A Mechanism Study of Delayed Loss Spikes in Batch-Normalized Linear Models

arXiv stat.ML / 4/21/2026

📰 NewsIdeas & Deep AnalysisModels & Research

Key Points

  • The paper studies a stylized hypothesis for delayed loss spikes in neural-network training: batch normalization can postpone instability by effectively increasing the learning rate gradually during an otherwise stable descent.
  • It provides a theorem-level analysis for batch-normalized linear models, with the main results focused on whitened square-loss linear regression.
  • For the whitened square-loss case, the authors derive explicit conditions for when a loss “rising edge” does not occur and when instability onset is delayed, including bounds on the waiting time to directional onset.
  • They show that, within the whitened regime, the rising edge self-stabilizes after finitely many iterations and use a square-loss decomposition to obtain a concrete delayed-spike mechanism.
  • For logistic regression, results are more limited and depend on very restrictive active-margin assumptions, yielding only a finite-horizon directional precursor in a knife-edge regime, with additional appendix-only bounds under extra conditions.

Abstract

Delayed loss spikes have been reported in neural-network training, but existing theory mainly explains earlier non-monotone behavior caused by overly large fixed learning rates. We study one stylized hypothesis: normalization can postpone instability by gradually increasing the effective learning rate during otherwise stable descent. To test this hypothesis at theorem level, we analyze batch-normalized linear models. Our flagship result concerns whitened square-loss linear regression, where we derive explicit no-rising-edge and delayed-onset conditions, bound the waiting time to directional onset, and show that the rising edge self-stabilizes within finitely many iterations. Combined with a square-loss decomposition, this yields a concrete delayed-spike mechanism in the whitened regime.

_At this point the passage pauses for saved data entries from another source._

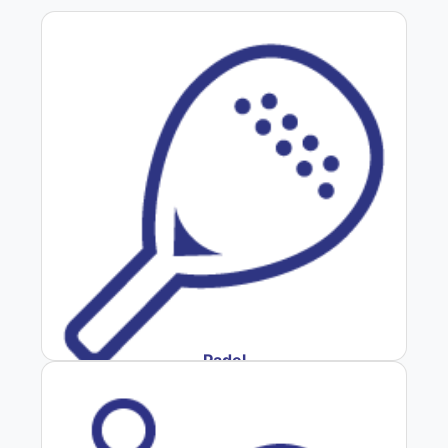
Padel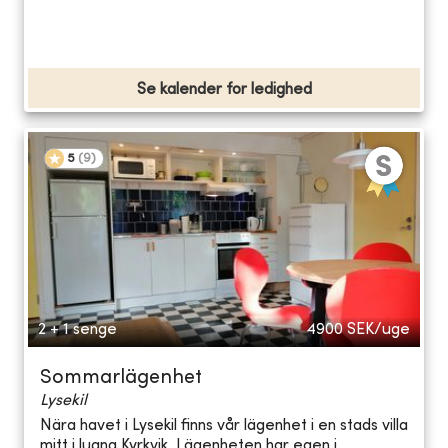
Se kalender for ledighed
5
(
9
)
2 + 1 senge
4900
SEK/uge
Sommarlägenhet
Lysekil
Nära havet i Lysekil finns vår lägenhet i en stads villa
mitt i lugna Kyrkvik. Lägenheten har egen i...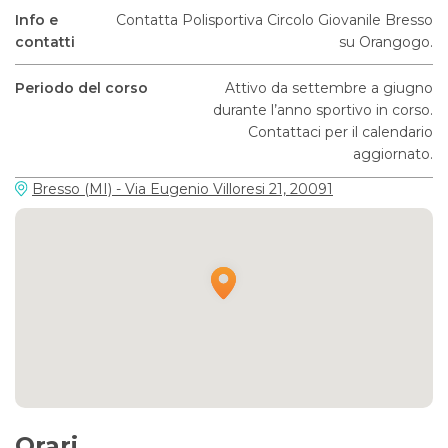
Info e
Contatta Polisportiva Circolo Giovanile Bresso
contatti
su Orangogo.
Periodo del corso
Attivo da settembre a giugno
durante l’anno sportivo in corso.
Contattaci per il calendario
aggiornato.
Bresso (MI) - Via Eugenio Villoresi 21, 20091
Orari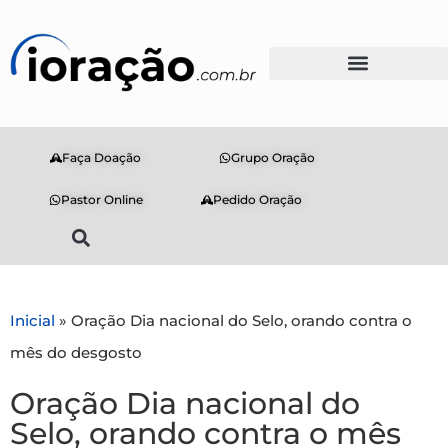
Faça Doação
Grupo Oração
Pastor Online
Pedido Oração
Inicial
»
Oração Dia nacional do Selo, orando contra o
mês do desgosto
Oração Dia nacional do
Selo, orando contra o mês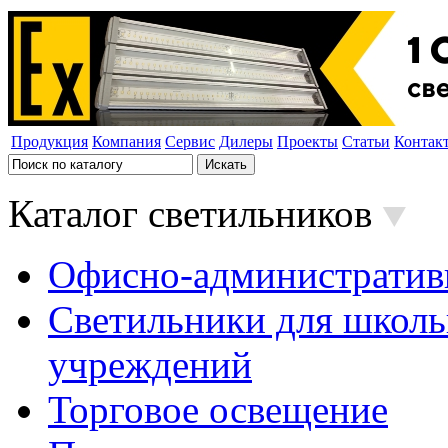
Продукция
Компания
Сервис
Дилеры
Проекты
Статьи
Контак
Каталог светильников
Офисно-административ
Светильники для школь
учреждений
Торговое освещение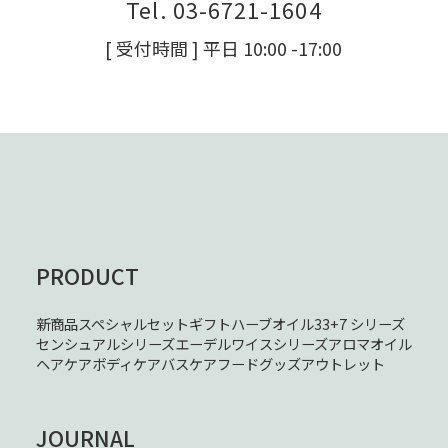
Tel. 03-6721-1604
[ 受付時間 ] 平日 10:00 -17:00
PRODUCT
新商品
スペシャルセット
ギフト
ハーブオイル33+7 シリーズ
センシュアルシリーズ
エーデルワイスシリーズ
アロマオイル
ヘアケア
ボディケア
バスケア
フード
グッズ
アウトレット
JOURNAL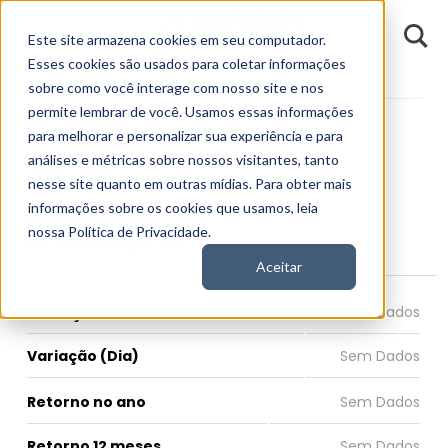
D
Este site armazena cookies em seu computador.
o
n
Esses cookies são usados para coletar informações
d
Fundamentos
Empresas
MEGA3
E
sobre como você interage com nosso site e nos
permite lembrar de você. Usamos essas informações
para melhorar e personalizar sua experiência e para
análises e métricas sobre nossos visitantes, tanto
nesse site quanto em outras mídias. Para obter mais
MEGA3
informações sobre os cookies que usamos, leia
nossa Política de Privacidade.
Omega Energia S.A.
Aceitar
COTAÇÃO MEGA3 HOJE
Variação (Dia)
Retorno no ano
Retorno 12 meses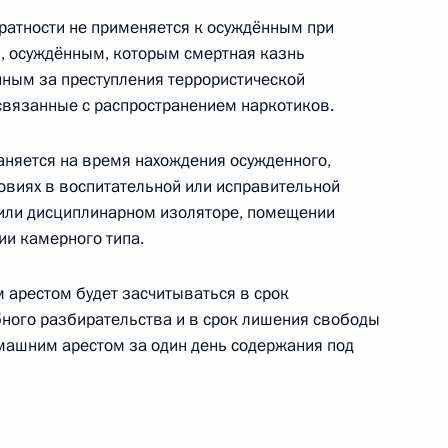
оженном тарифе
атности не применяется к осуждённым при
, осуждённым, которым смертная казнь
ным за преступления террористической
 связанные с распространением наркотиков.
луженный журналист» и «Заслуженный работник
аняется на время нахождения осужденного,
овиях в воспитательной или исправительной
или дисциплинарном изоляторе, помещении
и камерного типа.
арестом будет засчитываться в срок
бного разбирательства и в срок лишения свободы
ию физической культуры и спорта
омашним арестом за один день содержания под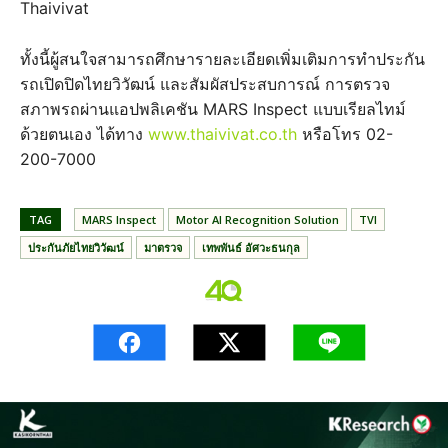
Thaivivat
ทั้งนี้ผู้สนใจสามารถศึกษารายละเอียดเพิ่มเติมการทำประกัน
รถเปิดปิดไทยวิวัฒน์ และสัมผัสประสบการณ์ การตรวจ
สภาพรถผ่านแอปพลิเคชัน MARS Inspect แบบเรียลไทม์
ด้วยตนเอง ได้ทาง
www.thaivivat.co.th
หรือโทร 02-
200-7000
TAG
MARS Inspect
Motor AI Recognition Solution
TVI
ประกันภัยไทยวิวัฒน์
มาตรวจ
เทพพันธ์ อัศวะธนกุล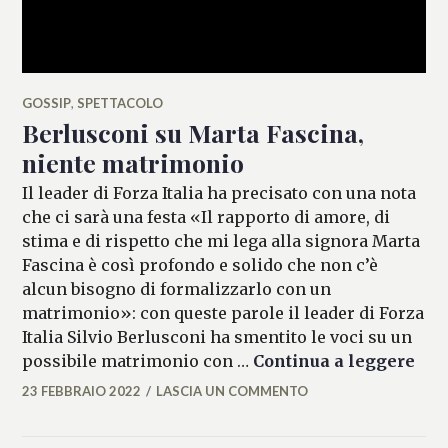
GOSSIP
,
SPETTACOLO
Berlusconi su Marta Fascina,
niente matrimonio
Il leader di Forza Italia ha precisato con una nota
che ci sarà una festa «Il rapporto di amore, di
stima e di rispetto che mi lega alla signora Marta
Fascina è così profondo e solido che non c’è
alcun bisogno di formalizzarlo con un
matrimonio»: con queste parole il leader di Forza
Italia Silvio Berlusconi ha smentito le voci su un
Ber
possibile matrimonio con …
Continua a leggere
23 FEBBRAIO 2022
LASCIA UN COMMENTO
MICAELA
FERRARO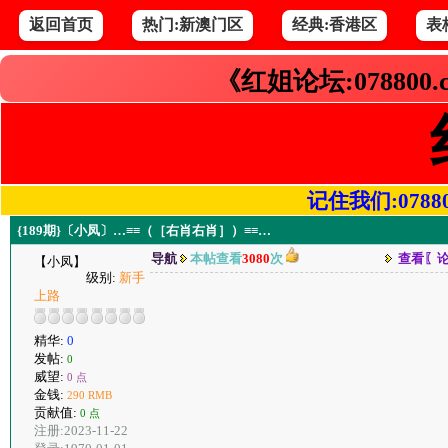
返回首页
热门:新澳门区
经典:香港区
表
《红姐论坛:078800
记住我们:078800.
{189期}〔小凤〕…≡≡（［右肖右肖］）≡≡…
导航
本帖查看
3080
次
查看〖
【小凤】
级别:
新手
上路
精华:
0
发帖:
0
威望:
0 点
金钱:
290 RMB
贡献值:
0 点
注册:2023-11-22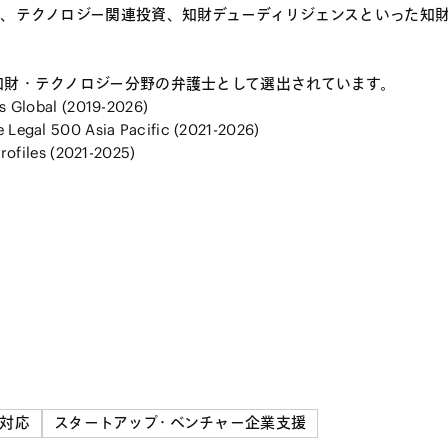
ト、テクノロジー関連投資、知財デューディリジェンスといった知
知財・テクノロジー分野の弁護士として選出されています。
s Global (2019-2026)
 Legal 500 Asia Pacific (2021-2026)
rofiles (2021-2025)
対応
スタートアップ・ベンチャー企業支援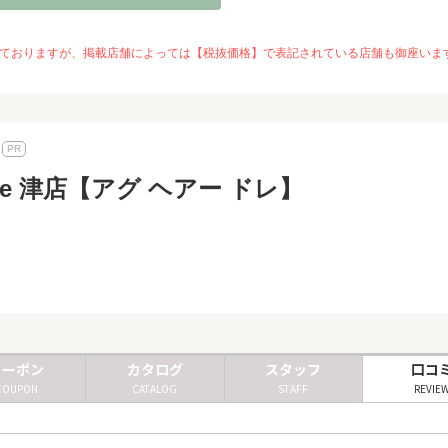
を推奨しておりますが、掲載店舗によっては【税抜価格】で表記されている店舗も御座
dor'e 津店【アグ ヘアー ドレ】
クーポン
カタログ
スタッフ
口コ
COUPON
CATALOG
STAFF
REVIE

For logistic regression, under highly restrictive active-margin assumptions, we prove only a supporting finite-horizon directional precursor in a knife-edge regime, with an optional appendix-only loss lower bound under an extra non-degeneracy condition. The paper should therefore be read as a stylized mechanism study rather than a general explanation of neural-network loss spikes. Within that scope, the results isolate one concrete delayed-instability pathway induced by batch normalization.